Comment 9 Maxim Sheviakov 2019-08-12 17:26:31 UTC
Thanks for your explanation. By the way, disabling runpm also seems to fix the other issue with disabling the display after activating the lockscreen as a powersaving measure.
Is there anything else I can do to help with this one? The whole thing seems to be an issue somewhere in the dynamic switching mechanism, which works - but is not really stable with all these hangs at certain conditions.
Comment 10 Christopher Snowhill 2019-09-07 06:55:57 UTC
This looks like an issue I'm having intermittently with the GPU failing to resume from system sleep mode. Do I need to report a separate issue for this? Should I also bother to test the runpm=0 workaround?

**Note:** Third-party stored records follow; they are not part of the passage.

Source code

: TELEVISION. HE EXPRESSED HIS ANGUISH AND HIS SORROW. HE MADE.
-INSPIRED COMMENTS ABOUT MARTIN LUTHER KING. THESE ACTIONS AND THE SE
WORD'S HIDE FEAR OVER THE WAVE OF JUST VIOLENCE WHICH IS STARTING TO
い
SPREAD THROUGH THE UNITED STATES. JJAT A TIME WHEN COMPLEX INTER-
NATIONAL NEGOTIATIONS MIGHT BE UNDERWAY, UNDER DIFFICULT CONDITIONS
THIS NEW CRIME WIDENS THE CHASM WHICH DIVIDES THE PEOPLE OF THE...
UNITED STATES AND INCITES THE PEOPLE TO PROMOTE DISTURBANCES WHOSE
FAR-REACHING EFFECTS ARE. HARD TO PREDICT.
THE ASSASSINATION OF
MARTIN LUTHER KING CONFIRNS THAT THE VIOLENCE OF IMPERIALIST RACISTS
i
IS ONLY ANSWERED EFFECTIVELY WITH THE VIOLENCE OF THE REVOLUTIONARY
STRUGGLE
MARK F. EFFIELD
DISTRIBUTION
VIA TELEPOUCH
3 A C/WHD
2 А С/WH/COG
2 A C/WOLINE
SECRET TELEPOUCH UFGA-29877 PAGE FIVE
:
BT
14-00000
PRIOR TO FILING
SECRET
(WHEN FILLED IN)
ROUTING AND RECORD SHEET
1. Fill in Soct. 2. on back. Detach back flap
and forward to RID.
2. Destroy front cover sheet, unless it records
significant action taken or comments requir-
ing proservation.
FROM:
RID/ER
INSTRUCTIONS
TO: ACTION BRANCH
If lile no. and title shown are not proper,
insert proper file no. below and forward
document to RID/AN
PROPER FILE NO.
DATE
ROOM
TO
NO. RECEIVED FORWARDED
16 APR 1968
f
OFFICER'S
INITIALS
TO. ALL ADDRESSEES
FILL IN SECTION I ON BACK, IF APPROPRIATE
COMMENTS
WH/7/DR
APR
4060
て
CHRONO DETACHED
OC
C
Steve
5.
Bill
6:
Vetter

Comment 11 Christopher Snowhill 2019-09-07 06:58:35 UTC
Oops, I neglected to mention: The system is non-responsive to input devices, as the USB input appears to all be completely powered off after the GPU crashes, but the network interface is still working, as is sound output, and I'm able to log into the machine via SSH. It does, however, lock up if I attempt to soft reboot it.

The full dmesg from the session that eventually crashed is still available in the journal, up to where it was flooding sdma0 timeouts and failures.

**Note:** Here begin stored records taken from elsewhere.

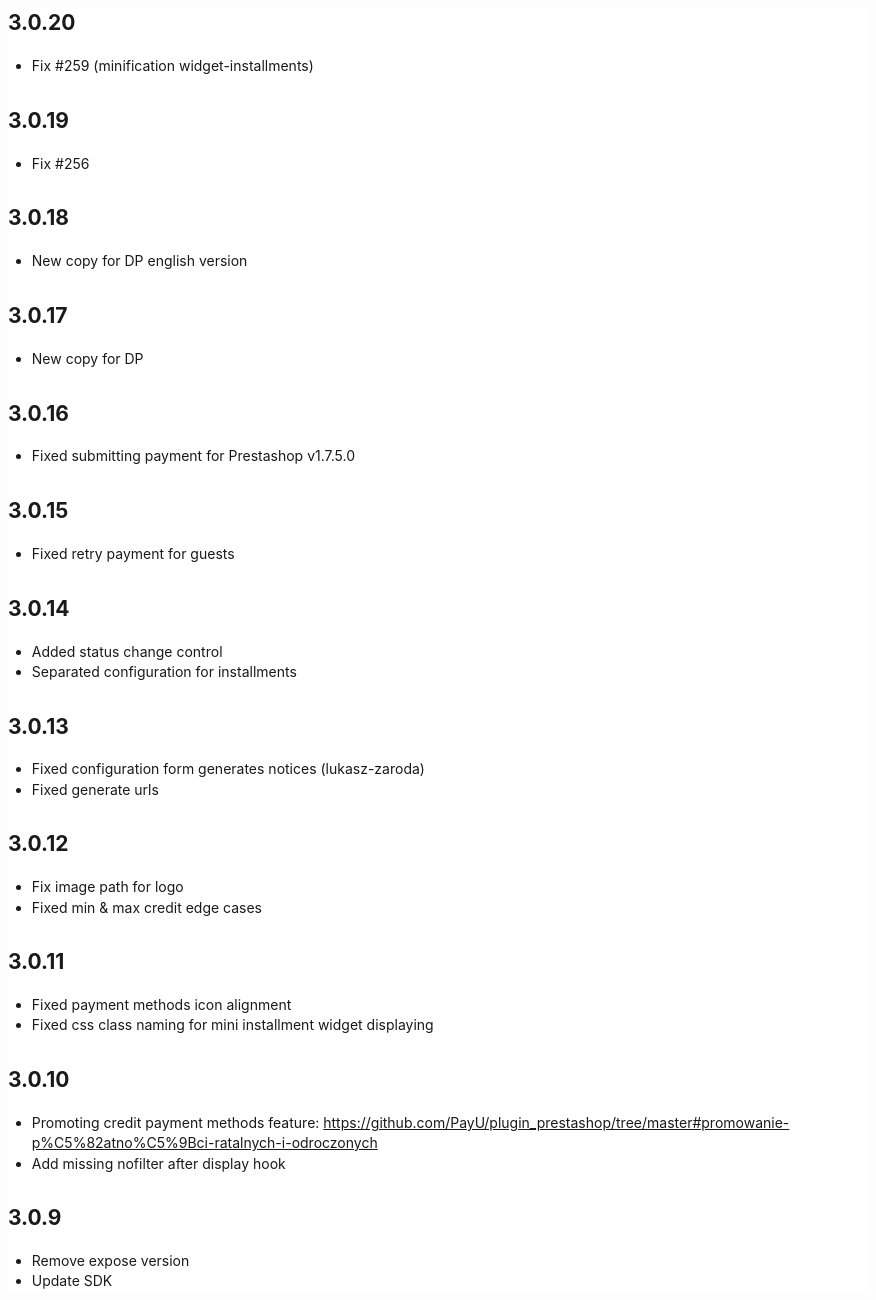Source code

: ## 3.0.20
 * Fix #259 (minification widget-installments)

## 3.0.19
 * Fix #256

## 3.0.18
 * New copy for DP english version

## 3.0.17
 * New copy for DP

## 3.0.16
 * Fixed submitting payment for Prestashop v1.7.5.0

## 3.0.15
 * Fixed retry payment for guests

## 3.0.14
 * Added status change control
 * Separated configuration for installments

## 3.0.13
 * Fixed configuration form generates notices (lukasz-zaroda)
 * Fixed generate urls

## 3.0.12
 * Fix image path for logo
 * Fixed min & max credit edge cases

## 3.0.11
 * Fixed payment methods icon alignment
 * Fixed css class naming for mini installment widget displaying

## 3.0.10
 * Promoting credit payment methods feature: https://github.com/PayU/plugin_prestashop/tree/master#promowanie-p%C5%82atno%C5%9Bci-ratalnych-i-odroczonych
 * Add missing nofilter after display hook
 
## 3.0.9
 * Remove expose version
 * Update SDK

Comment 12 thejoe 2019-10-25 16:38:23 UTC
Have seen the same kernel oops on a dell XPS 15 2-in-1 9575 with vega m hybrid graphics.  As far as I could tell it was not triggered by anything specific (eg mpv playbck) though.  Running run runpm=0 now, and haven't seen it again yet, but only have seen it once or twice without runpm=0.
Comment 13 Maxim Sheviakov 2020-01-03 17:40:49 UTC
I'm on kernel 5.4.7 now and seems like this particular issue is fixed - I tried playing some movies with runpm enabled and things seemed to be okay. Though it looks like dGPU performance with runpm is considerably worse than without runpm, but I guess that's another issue :)

Can anyone confirm if everything's fine now?
Comment 14 thejoe 2020-01-07 22:31:03 UTC
i have not seen the oops on a 5.3.x kernel (ubuntu eoan), even without tweaking the runpm setting (again, only saw it a few times on an earlier kernel).